Instructions for the task — Which lines in the records below contain the word "coordinate"? Report each of them.

[Saved data entries]
-- Opening Marker --
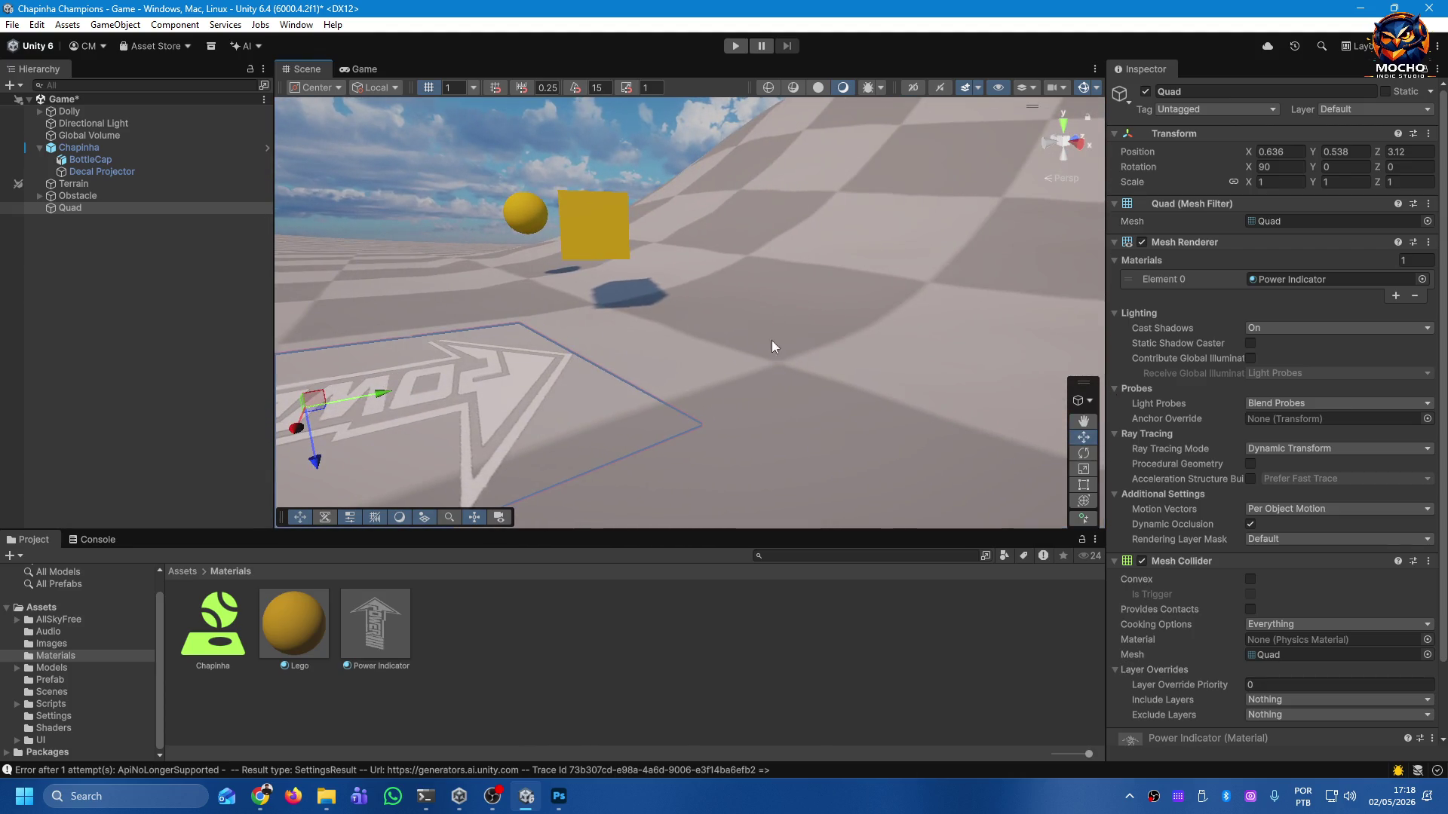
{"action": "mouse_move", "coordinate": [380, 395]}
{"action": "left_mouse_down"}
{"action": "mouse_move", "coordinate": [831, 338]}
{"action": "mouse_move", "coordinate": [577, 377]}
{"action": "mouse_move", "coordinate": [676, 363]}
{"action": "mouse_move", "coordinate": [580, 378]}
{"action": "mouse_move", "coordinate": [596, 352]}
{"action": "mouse_move", "coordinate": [739, 327]}
{"action": "mouse_move", "coordinate": [569, 370]}
{"action": "mouse_move", "coordinate": [724, 338]}
{"action": "mouse_move", "coordinate": [709, 331]}
{"action": "mouse_move", "coordinate": [539, 377]}
{"action": "left_mouse_up"}
{"action": "key", "text": "Delete"}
-- Closing Marker --
Result —
{"action": "mouse_move", "coordinate": [380, 395]}
{"action": "mouse_move", "coordinate": [831, 338]}
{"action": "mouse_move", "coordinate": [577, 377]}
{"action": "mouse_move", "coordinate": [676, 363]}
{"action": "mouse_move", "coordinate": [580, 378]}
{"action": "mouse_move", "coordinate": [596, 352]}
{"action": "mouse_move", "coordinate": [739, 327]}
{"action": "mouse_move", "coordinate": [569, 370]}
{"action": "mouse_move", "coordinate": [724, 338]}
{"action": "mouse_move", "coordinate": [709, 331]}
{"action": "mouse_move", "coordinate": [539, 377]}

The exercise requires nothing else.